Human Revolution was littered with problems. The narrative had terrible pacing issues and comes to a lame half conclusion in an undercooked, kitschy climax against a poorly developed antagonist. The quality of writing and characters varies widely. The final stage was rushed and half finished, leans on dumb zombie-like opponent tropes, as bigger plans were cut as further elaborated on by the developer commentary. The boss fights were all terrible and failed to accommodate the diversity of Deus Ex play style builds. XP bonuses and rewards were insanely skewered in favour of stealth, unbalancing the game. There was almost always an easy vent path path around your problem, so much so they joked about this issue in the commentary. Aggressive combat felt off no matter your choice of gun and augs. The energy system was badly envisioned and didn't make sense in play. There was no reason to not pour points into hacking as it was a crazy versatile solution to every encounter and borderline essential to explore the narrative's deeper background lore. The game's release was bloated with dumb pre-order junk, including missions and weapons. It had a rough development, the engine was tough to work with, and numerous arcs/stages/hubs/missions got cut. It looked technically dated as hell, art direction aside. It was delayed a handful of times and still didn't wrap up as nicely as it should have.

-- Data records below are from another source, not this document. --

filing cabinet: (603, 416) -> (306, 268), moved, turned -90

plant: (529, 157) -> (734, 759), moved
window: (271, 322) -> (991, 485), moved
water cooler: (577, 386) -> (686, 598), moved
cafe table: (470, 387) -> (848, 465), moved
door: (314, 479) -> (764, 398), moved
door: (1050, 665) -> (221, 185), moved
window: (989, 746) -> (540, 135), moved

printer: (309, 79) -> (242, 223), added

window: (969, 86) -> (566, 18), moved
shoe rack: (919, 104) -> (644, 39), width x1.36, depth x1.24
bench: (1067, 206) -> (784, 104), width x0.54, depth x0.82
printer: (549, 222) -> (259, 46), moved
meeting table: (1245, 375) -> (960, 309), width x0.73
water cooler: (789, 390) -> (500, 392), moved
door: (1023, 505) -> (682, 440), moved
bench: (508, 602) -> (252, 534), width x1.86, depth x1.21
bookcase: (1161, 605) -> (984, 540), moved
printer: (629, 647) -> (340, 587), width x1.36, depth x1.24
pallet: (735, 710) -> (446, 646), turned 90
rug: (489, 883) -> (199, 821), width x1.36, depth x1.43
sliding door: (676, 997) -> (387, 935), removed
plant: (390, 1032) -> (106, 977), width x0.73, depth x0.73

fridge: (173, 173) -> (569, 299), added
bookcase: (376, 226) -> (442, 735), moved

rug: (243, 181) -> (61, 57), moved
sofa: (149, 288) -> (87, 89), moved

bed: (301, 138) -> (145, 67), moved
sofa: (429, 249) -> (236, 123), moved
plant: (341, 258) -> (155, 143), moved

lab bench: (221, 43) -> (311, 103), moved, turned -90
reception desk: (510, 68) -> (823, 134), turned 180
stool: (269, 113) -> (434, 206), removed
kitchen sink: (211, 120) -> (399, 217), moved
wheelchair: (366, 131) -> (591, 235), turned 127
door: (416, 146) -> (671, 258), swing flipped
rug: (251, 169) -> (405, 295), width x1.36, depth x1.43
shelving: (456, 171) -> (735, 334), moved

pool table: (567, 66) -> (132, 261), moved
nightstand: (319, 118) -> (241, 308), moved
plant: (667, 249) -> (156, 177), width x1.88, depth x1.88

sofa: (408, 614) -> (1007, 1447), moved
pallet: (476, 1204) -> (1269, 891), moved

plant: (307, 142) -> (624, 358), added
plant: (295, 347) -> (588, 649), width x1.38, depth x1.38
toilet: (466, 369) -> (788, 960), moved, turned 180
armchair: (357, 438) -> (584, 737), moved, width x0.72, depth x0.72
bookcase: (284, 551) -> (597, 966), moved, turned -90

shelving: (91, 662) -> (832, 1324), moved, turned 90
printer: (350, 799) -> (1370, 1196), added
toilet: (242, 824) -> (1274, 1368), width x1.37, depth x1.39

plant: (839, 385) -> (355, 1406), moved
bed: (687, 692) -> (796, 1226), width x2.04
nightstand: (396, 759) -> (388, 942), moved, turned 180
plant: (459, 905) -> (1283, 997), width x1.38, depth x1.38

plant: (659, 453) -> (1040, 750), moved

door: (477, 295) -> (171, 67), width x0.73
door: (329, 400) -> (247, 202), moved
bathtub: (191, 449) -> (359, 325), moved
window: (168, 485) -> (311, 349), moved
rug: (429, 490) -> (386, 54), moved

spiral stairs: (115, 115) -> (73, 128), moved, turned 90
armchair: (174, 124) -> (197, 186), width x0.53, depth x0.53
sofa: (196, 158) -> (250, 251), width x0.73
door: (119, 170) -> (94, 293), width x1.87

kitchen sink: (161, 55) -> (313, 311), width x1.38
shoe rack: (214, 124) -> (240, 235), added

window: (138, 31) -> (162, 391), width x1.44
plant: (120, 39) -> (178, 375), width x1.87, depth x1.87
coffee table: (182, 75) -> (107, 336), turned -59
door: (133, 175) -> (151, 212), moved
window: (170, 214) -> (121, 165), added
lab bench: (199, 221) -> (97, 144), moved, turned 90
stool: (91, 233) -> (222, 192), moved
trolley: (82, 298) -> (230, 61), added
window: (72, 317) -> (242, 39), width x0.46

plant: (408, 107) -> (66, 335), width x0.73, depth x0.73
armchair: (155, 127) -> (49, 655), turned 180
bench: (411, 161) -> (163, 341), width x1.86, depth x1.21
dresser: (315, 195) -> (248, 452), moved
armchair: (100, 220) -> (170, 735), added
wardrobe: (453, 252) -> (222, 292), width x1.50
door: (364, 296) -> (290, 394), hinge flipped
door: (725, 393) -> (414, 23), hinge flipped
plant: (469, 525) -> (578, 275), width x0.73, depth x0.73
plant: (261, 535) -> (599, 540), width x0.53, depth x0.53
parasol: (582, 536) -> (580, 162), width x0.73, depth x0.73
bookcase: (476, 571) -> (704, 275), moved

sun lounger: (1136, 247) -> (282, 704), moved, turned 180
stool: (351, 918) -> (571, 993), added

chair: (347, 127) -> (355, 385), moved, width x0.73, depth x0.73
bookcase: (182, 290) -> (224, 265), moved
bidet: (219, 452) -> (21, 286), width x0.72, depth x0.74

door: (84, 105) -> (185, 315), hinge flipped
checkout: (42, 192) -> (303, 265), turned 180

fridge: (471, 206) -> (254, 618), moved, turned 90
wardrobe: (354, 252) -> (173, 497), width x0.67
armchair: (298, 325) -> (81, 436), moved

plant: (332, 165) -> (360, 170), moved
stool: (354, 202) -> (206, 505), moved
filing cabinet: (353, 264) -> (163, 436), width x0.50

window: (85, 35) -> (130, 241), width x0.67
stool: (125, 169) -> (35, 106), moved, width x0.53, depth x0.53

And yet it remains one of my favourite games of last gen, one I've played through ~5 or so times (counting the director's cut), and overwhelmed me in how accurately it faithfully captured the essence of Deus Ex even if in practice it isn't as narratively expansive, mechanically rich, or systematically deep as the franchise's glorious roots. Human Revolution rarely if ever offers the kind of scope Deus Ex did at its best. But it was still a very, very faithful sequel.
Maybe Mankind Divided isn't the sequel to Human Revolution it could have been. Maybe it had huge development issues, and maybe some dumb mistakes were made again that should have been learned from the latter title. I already know I'm going to be disappointed by the lack of hubs. And an under cooked, shortlived story and climax is lame given they admitted these problems were in HR.
But fuck it. There's still nothing out there like Deus Ex, because this dumbass industry seems to think these kinds of games don't warrant investment (or are too expensive, unsafe, I don't know). And while there's nothing wrong with dipping into reviews and reading impressions from those you trust and letting that temper your expectations and/or change your purchasing habits, it's fucking stupid to let these spearhead spiralling cynicism and disappointment for a first-hand experience you haven't even played. Quality isn't binary. Experience isn't either. Artworks are the sum total of parts and an experience can end horrendously shitty and still leave you with fond memories. A to Z, not A to B. And even then what you feel, and the extent to which, isn't necessarily going to align perfectly with what you read before hand.
The citation of Mass Effect 3 is a great personal example, actually. Do you know how much I fucking hate the ending of that game? I could write a goddamn encyclopedia of hate and disappointment for what I felt, and more importantly why. The negative emotional resonance that turd has within me is borderline overwhelming. And yet I still adored almost everything in that game up until the end point, bought and loved all the DLC, and put something like 200 hours into the fucking dope as hell multiplayer. It's the best shittest game ever.
Maybe Mankind Divided will be the best shittest Deus Ex. That'll be interesting.